» **Task brief**
Retype the entries, please, from their first line to the line containing "3: (127, 220, 8.33)", exactly and only those lines, minus the pictures.

» **Records provided**
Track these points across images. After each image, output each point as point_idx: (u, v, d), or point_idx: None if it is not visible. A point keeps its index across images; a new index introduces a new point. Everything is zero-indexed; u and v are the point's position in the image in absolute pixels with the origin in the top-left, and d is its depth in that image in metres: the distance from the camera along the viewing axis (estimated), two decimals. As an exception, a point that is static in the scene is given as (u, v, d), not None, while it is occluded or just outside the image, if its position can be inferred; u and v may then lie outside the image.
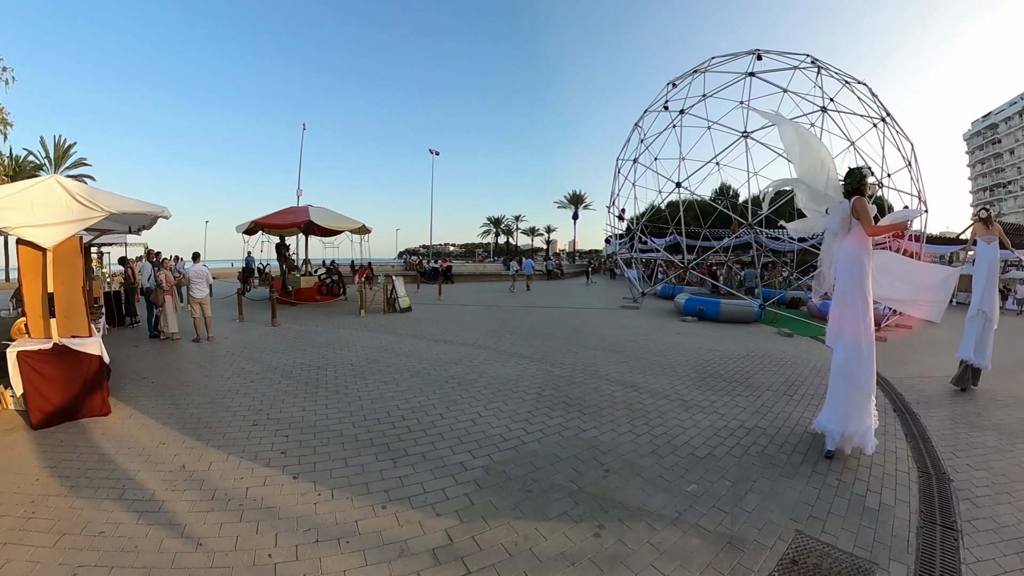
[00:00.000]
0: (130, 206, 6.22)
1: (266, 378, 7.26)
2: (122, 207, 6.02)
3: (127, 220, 8.33)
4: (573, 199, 77.51)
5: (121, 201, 6.10)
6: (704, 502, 3.79)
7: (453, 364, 8.31)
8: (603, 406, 6.11)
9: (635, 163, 21.00)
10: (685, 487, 4.03)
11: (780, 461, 4.57)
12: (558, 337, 11.09)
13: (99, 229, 9.50)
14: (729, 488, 4.02)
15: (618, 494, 3.92)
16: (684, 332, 11.85)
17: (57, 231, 5.50)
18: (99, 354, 5.92)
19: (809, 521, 3.56)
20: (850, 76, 16.20)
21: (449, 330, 11.84)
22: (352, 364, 8.18)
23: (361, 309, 14.42)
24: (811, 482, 4.15)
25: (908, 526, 3.54)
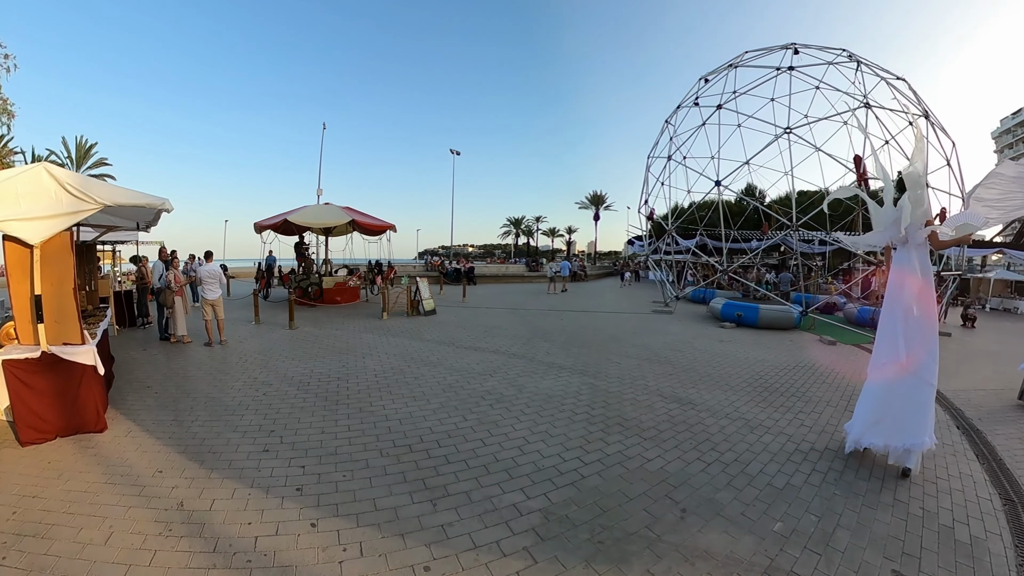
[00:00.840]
0: (127, 198, 5.57)
1: (280, 390, 6.55)
2: (118, 199, 5.38)
3: (128, 214, 7.77)
4: (594, 199, 77.20)
5: (117, 192, 5.46)
6: (794, 543, 3.38)
7: (487, 376, 7.53)
8: (662, 428, 5.46)
9: (669, 160, 20.11)
10: (771, 526, 3.58)
11: (860, 488, 4.22)
12: (595, 345, 10.34)
13: (105, 225, 9.01)
14: (816, 524, 3.63)
15: (701, 540, 3.39)
16: (726, 339, 11.20)
17: (45, 225, 4.88)
18: (92, 364, 5.28)
19: (904, 560, 3.27)
20: (888, 71, 15.32)
21: (478, 336, 11.07)
22: (376, 375, 7.44)
23: (384, 312, 13.74)
24: (896, 512, 3.84)
25: (1006, 563, 3.30)
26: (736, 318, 13.36)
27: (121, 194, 5.51)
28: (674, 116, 20.02)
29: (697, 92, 18.88)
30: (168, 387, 6.76)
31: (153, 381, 7.06)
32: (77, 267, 8.40)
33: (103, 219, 8.37)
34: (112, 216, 8.05)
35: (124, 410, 5.83)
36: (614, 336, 11.56)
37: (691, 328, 13.08)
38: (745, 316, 13.20)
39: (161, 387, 6.76)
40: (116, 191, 5.47)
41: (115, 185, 5.66)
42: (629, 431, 5.34)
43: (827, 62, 15.42)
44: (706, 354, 9.49)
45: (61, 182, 4.93)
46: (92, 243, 8.96)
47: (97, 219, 8.44)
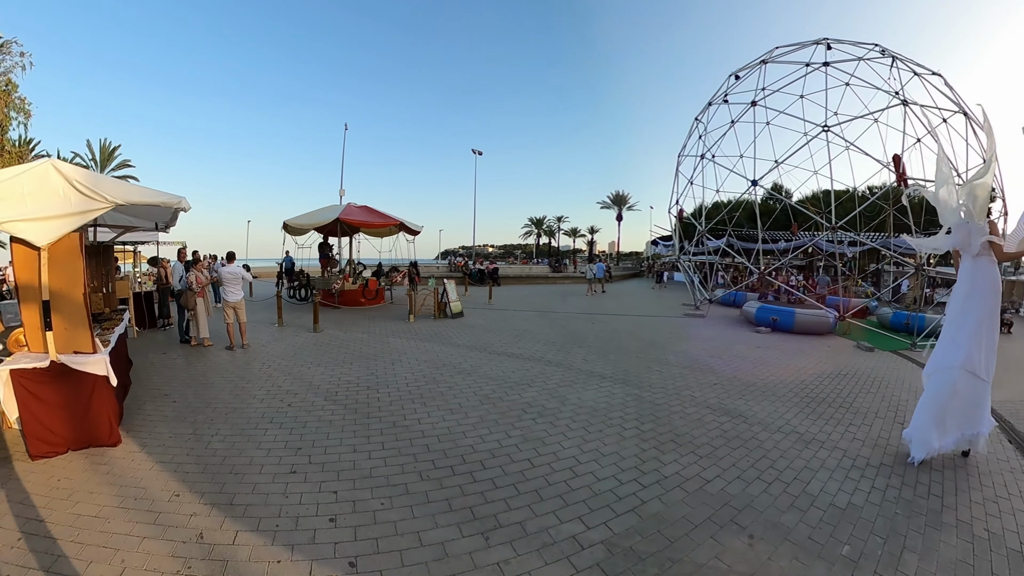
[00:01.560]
0: (141, 196, 5.22)
1: (307, 401, 6.13)
2: (131, 197, 5.03)
3: (144, 214, 7.48)
4: (616, 199, 76.61)
5: (130, 190, 5.12)
6: (864, 568, 3.17)
7: (526, 386, 7.04)
8: (716, 444, 5.10)
9: (702, 159, 19.40)
10: (839, 550, 3.37)
11: (920, 507, 4.00)
12: (633, 351, 9.84)
13: (123, 226, 8.77)
14: (883, 547, 3.42)
15: (773, 569, 3.14)
16: (763, 345, 10.77)
17: (52, 226, 4.55)
18: (104, 374, 4.94)
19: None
20: (923, 66, 14.49)
21: (510, 341, 10.58)
22: (408, 383, 6.99)
23: (410, 314, 13.35)
24: (960, 534, 3.63)
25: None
26: (771, 322, 13.00)
27: (135, 192, 5.17)
28: (704, 113, 19.52)
29: (728, 89, 18.42)
30: (187, 395, 6.42)
31: (172, 388, 6.74)
32: (93, 269, 8.21)
33: (120, 219, 8.13)
34: (129, 216, 7.80)
35: (140, 421, 5.50)
36: (650, 341, 11.09)
37: (726, 333, 12.60)
38: (781, 321, 12.84)
39: (180, 395, 6.42)
40: (129, 189, 5.13)
41: (129, 183, 5.30)
42: (683, 448, 4.95)
43: (857, 58, 14.91)
44: (746, 361, 9.09)
45: (70, 179, 4.59)
46: (109, 244, 8.71)
47: (114, 219, 8.23)
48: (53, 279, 4.72)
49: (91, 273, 7.94)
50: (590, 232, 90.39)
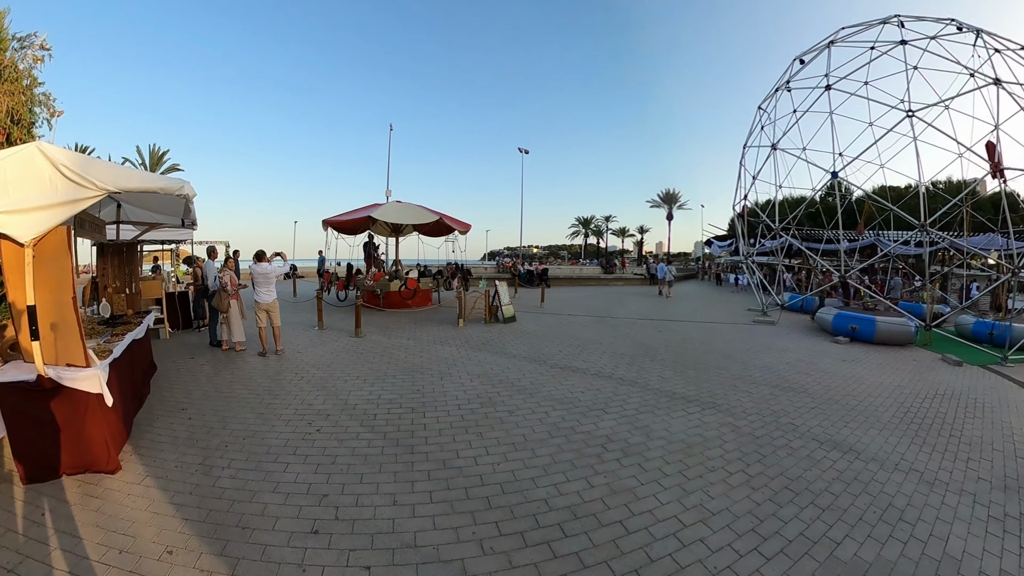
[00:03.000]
0: (136, 181, 4.44)
1: (339, 426, 5.19)
2: (125, 183, 4.25)
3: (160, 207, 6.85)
4: (667, 198, 75.25)
5: (123, 175, 4.33)
6: None
7: (600, 412, 5.91)
8: (835, 490, 4.24)
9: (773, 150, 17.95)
10: None
11: None
12: (711, 366, 8.56)
13: (147, 223, 8.23)
14: None
15: None
16: (848, 359, 9.77)
17: (37, 219, 3.82)
18: (99, 392, 4.17)
19: None
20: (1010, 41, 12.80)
21: (571, 351, 9.43)
22: (459, 406, 5.96)
23: (459, 318, 12.40)
24: None
25: None
26: (850, 331, 12.07)
27: (130, 177, 4.39)
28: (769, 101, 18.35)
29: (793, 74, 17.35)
30: (205, 411, 5.66)
31: (191, 401, 6.03)
32: (116, 268, 7.67)
33: (143, 215, 7.60)
34: (150, 211, 7.21)
35: (147, 441, 4.82)
36: (726, 353, 9.80)
37: (804, 343, 11.49)
38: (861, 330, 11.96)
39: (197, 410, 5.68)
40: (123, 174, 4.35)
41: (124, 167, 4.55)
42: (801, 498, 4.05)
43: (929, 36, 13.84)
44: (836, 378, 8.12)
45: (56, 164, 3.82)
46: (133, 242, 8.18)
47: (137, 216, 7.71)
48: (40, 281, 3.98)
49: (113, 273, 7.39)
50: (640, 232, 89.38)
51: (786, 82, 17.55)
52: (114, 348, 5.00)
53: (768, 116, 18.48)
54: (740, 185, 19.79)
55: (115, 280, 7.33)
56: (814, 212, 22.30)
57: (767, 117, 18.53)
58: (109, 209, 7.16)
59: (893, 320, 11.92)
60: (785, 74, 17.70)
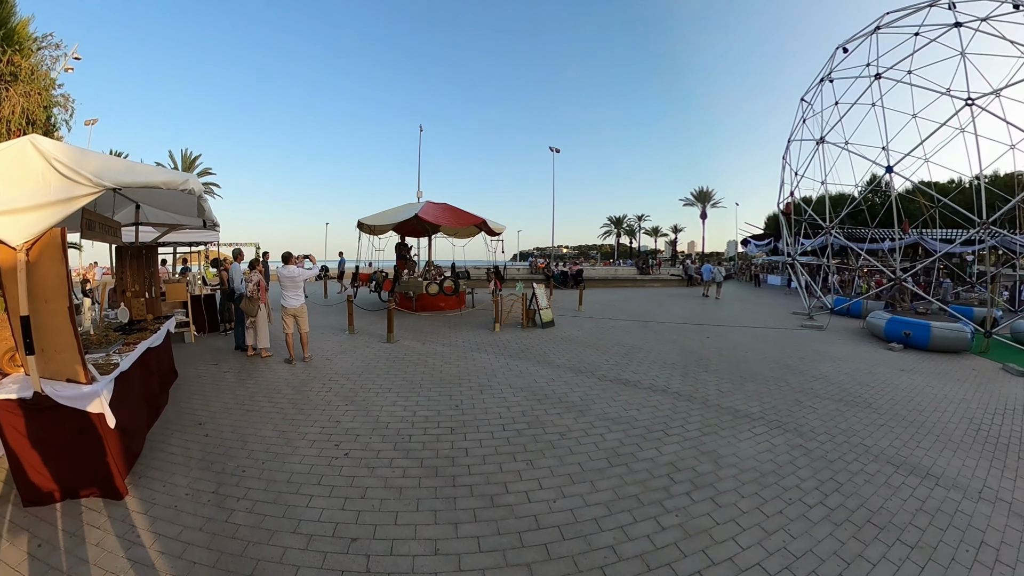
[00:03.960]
0: (137, 176, 4.01)
1: (370, 450, 4.65)
2: (122, 178, 3.81)
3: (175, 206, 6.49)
4: (700, 196, 74.19)
5: (120, 170, 3.89)
6: None
7: (661, 434, 5.26)
8: (920, 522, 3.77)
9: (821, 143, 17.23)
10: None
11: None
12: (769, 378, 7.89)
13: (167, 224, 7.93)
14: None
15: None
16: (907, 368, 9.13)
17: (29, 220, 3.44)
18: (100, 412, 3.75)
19: None
20: None
21: (619, 361, 8.74)
22: (504, 425, 5.36)
23: (496, 323, 11.83)
24: None
25: None
26: (903, 337, 11.55)
27: (129, 171, 3.95)
28: (812, 93, 17.67)
29: (835, 64, 16.69)
30: (223, 426, 5.24)
31: (209, 414, 5.63)
32: (135, 271, 7.33)
33: (163, 216, 7.28)
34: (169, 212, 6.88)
35: (159, 461, 4.45)
36: (781, 363, 9.08)
37: (858, 350, 10.83)
38: (914, 335, 11.40)
39: (215, 425, 5.27)
40: (121, 168, 3.91)
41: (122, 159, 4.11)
42: (887, 534, 3.61)
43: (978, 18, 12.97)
44: (898, 390, 7.55)
45: (49, 158, 3.40)
46: (152, 245, 7.88)
47: (157, 217, 7.41)
48: (34, 288, 3.58)
49: (132, 277, 7.06)
50: (673, 231, 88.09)
51: (829, 73, 16.91)
52: (122, 360, 4.56)
53: (811, 108, 17.92)
54: (784, 181, 19.05)
55: (134, 284, 7.00)
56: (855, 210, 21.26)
57: (811, 109, 17.95)
58: (128, 211, 6.90)
59: (948, 326, 11.20)
60: (828, 64, 17.00)
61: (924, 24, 14.18)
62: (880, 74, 15.11)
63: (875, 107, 16.39)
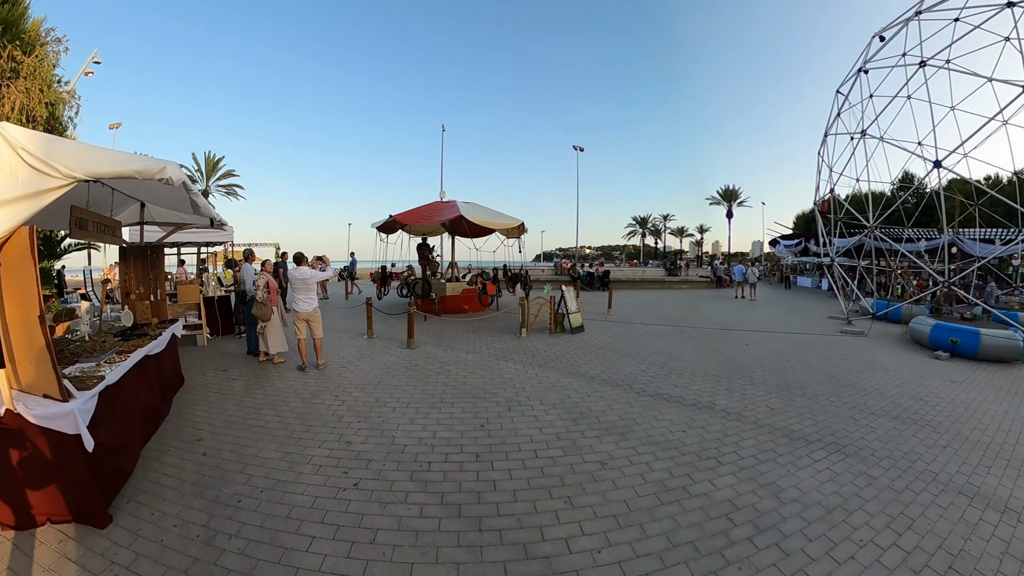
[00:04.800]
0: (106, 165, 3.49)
1: (383, 480, 4.10)
2: (95, 168, 3.34)
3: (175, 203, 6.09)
4: (726, 195, 73.46)
5: (92, 159, 3.43)
6: None
7: (713, 462, 4.66)
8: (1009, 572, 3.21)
9: (863, 136, 16.37)
10: None
11: None
12: (819, 392, 7.28)
13: (173, 223, 7.55)
14: None
15: None
16: (959, 380, 8.47)
17: None
18: (76, 432, 3.29)
19: None
20: None
21: (656, 371, 8.08)
22: (536, 452, 4.75)
23: (522, 327, 11.25)
24: None
25: None
26: (950, 345, 10.90)
27: (101, 160, 3.47)
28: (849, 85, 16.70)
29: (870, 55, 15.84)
30: (223, 444, 4.80)
31: (210, 428, 5.21)
32: (139, 273, 6.93)
33: (168, 215, 6.90)
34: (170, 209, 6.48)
35: (150, 484, 4.03)
36: (828, 373, 8.45)
37: (903, 359, 10.16)
38: (962, 343, 10.73)
39: (215, 442, 4.84)
40: (93, 156, 3.45)
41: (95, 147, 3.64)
42: None
43: None
44: (956, 406, 6.94)
45: (15, 147, 2.96)
46: (158, 245, 7.49)
47: (162, 216, 7.06)
48: (7, 294, 3.14)
49: (137, 278, 6.67)
50: (700, 231, 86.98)
51: (863, 64, 16.16)
52: (111, 371, 4.11)
53: (848, 101, 17.00)
54: (820, 178, 18.20)
55: (139, 286, 6.60)
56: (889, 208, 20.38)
57: (847, 102, 17.09)
58: (132, 209, 6.58)
59: (1000, 333, 10.55)
60: (863, 53, 16.11)
61: (967, 7, 13.32)
62: (925, 61, 14.32)
63: (910, 99, 15.88)
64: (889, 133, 15.66)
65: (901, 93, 15.83)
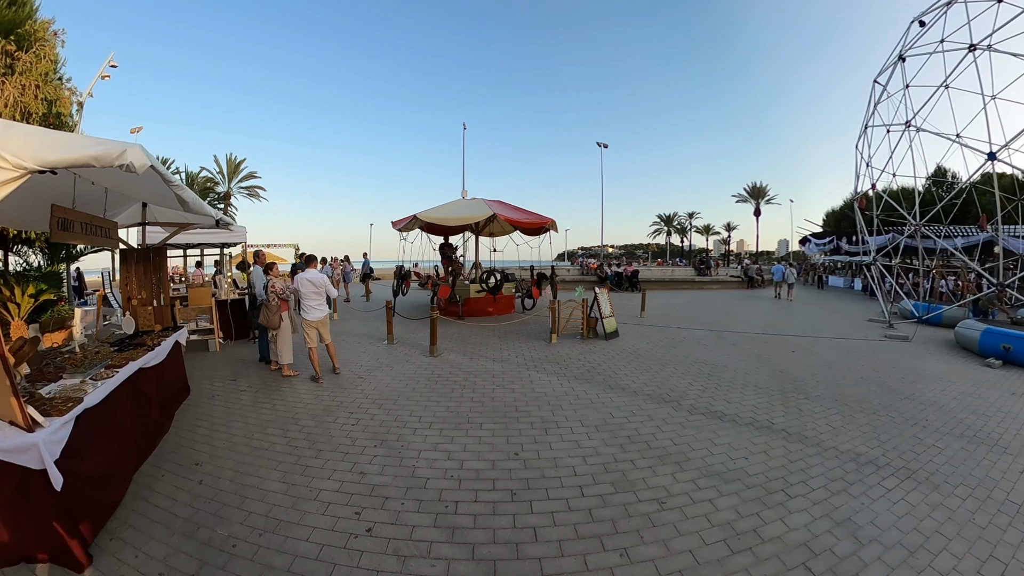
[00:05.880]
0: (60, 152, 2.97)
1: (401, 525, 3.52)
2: (48, 157, 2.84)
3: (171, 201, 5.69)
4: (754, 192, 72.07)
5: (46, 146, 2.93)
6: None
7: (782, 496, 4.07)
8: None
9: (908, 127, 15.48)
10: None
11: None
12: (877, 406, 6.69)
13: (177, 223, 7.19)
14: None
15: None
16: (1019, 392, 7.84)
17: None
18: (41, 467, 2.81)
19: None
20: None
21: (703, 384, 7.40)
22: (581, 489, 4.11)
23: (552, 333, 10.62)
24: None
25: None
26: (1003, 352, 10.34)
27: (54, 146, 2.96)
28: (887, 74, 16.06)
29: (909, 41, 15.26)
30: (222, 470, 4.33)
31: (209, 451, 4.77)
32: (141, 276, 6.50)
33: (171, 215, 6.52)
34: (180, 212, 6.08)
35: (139, 516, 3.61)
36: (882, 384, 7.91)
37: (954, 368, 9.56)
38: (1015, 350, 10.19)
39: (213, 468, 4.38)
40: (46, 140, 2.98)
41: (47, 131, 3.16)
42: None
43: None
44: (1020, 421, 6.36)
45: None
46: (160, 247, 7.09)
47: (165, 216, 6.68)
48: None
49: (138, 283, 6.25)
50: (727, 229, 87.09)
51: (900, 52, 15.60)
52: (92, 391, 3.63)
53: (886, 91, 16.33)
54: (859, 172, 17.39)
55: (140, 291, 6.19)
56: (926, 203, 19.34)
57: (885, 92, 16.35)
58: (133, 210, 6.22)
59: None
60: (902, 39, 15.52)
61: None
62: (975, 46, 13.50)
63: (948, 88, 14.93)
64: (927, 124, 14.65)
65: (939, 82, 15.03)
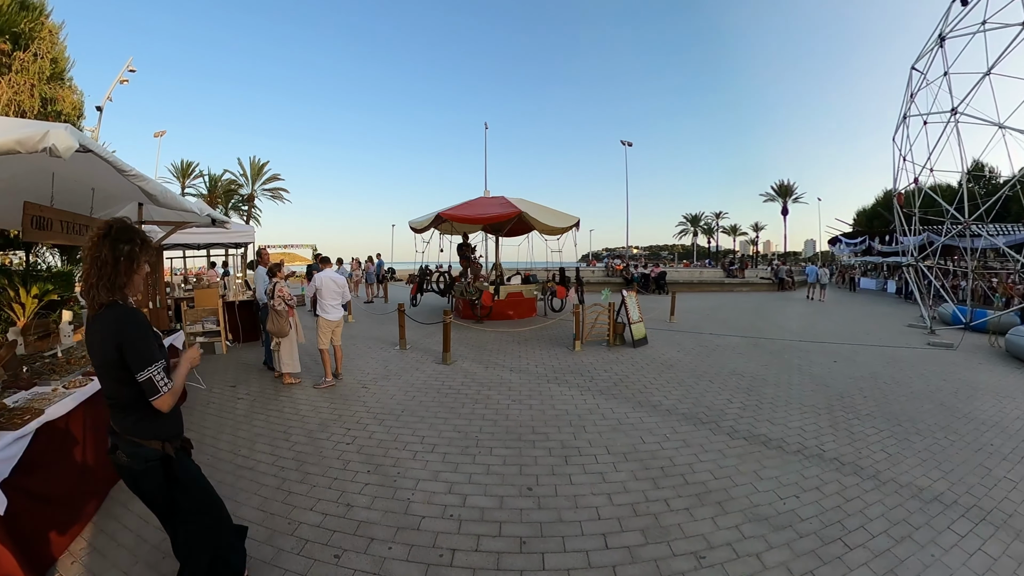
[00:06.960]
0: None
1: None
2: None
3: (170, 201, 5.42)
4: (781, 190, 71.01)
5: None
6: None
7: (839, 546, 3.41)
8: None
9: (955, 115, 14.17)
10: None
11: None
12: (934, 427, 6.00)
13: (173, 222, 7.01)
14: None
15: None
16: None
17: None
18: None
19: None
20: None
21: (743, 401, 6.71)
22: (606, 539, 3.46)
23: (576, 339, 10.02)
24: None
25: None
26: None
27: None
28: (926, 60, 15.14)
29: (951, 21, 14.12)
30: (200, 500, 3.84)
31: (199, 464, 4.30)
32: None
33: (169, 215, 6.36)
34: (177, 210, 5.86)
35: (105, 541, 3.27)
36: (935, 399, 7.21)
37: (1008, 380, 8.65)
38: None
39: (190, 498, 3.88)
40: None
41: None
42: None
43: None
44: None
45: None
46: (157, 247, 6.88)
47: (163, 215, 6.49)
48: None
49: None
50: (755, 229, 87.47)
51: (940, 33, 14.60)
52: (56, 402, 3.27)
53: (925, 79, 15.40)
54: (896, 166, 16.54)
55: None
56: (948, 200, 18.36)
57: (923, 79, 15.45)
58: (128, 209, 6.07)
59: None
60: (941, 21, 14.48)
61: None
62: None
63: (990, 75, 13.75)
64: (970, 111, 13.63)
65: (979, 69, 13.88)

» **Solved exercise**
Track these points across images. After each image, output each point as point_idx: (u, v, d), or point_idx: None if it is not visible. A point keeps its index across images; a new index introduces a new point. Everything is zero-indexed; u and v are the point's position in the image in absolute pixels with the origin in the top-left, and d is its depth in that image in metres: the distance from the camera along the viewing axis (estimated), two decimals. As an exception, a point that is static in the scene is given as (u, v, d), not None, while it is occluded or just outside the image, if its position can be inferred; u and v may then lie outside the image.
[00:00.000]
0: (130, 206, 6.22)
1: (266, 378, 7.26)
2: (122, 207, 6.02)
3: (127, 220, 8.33)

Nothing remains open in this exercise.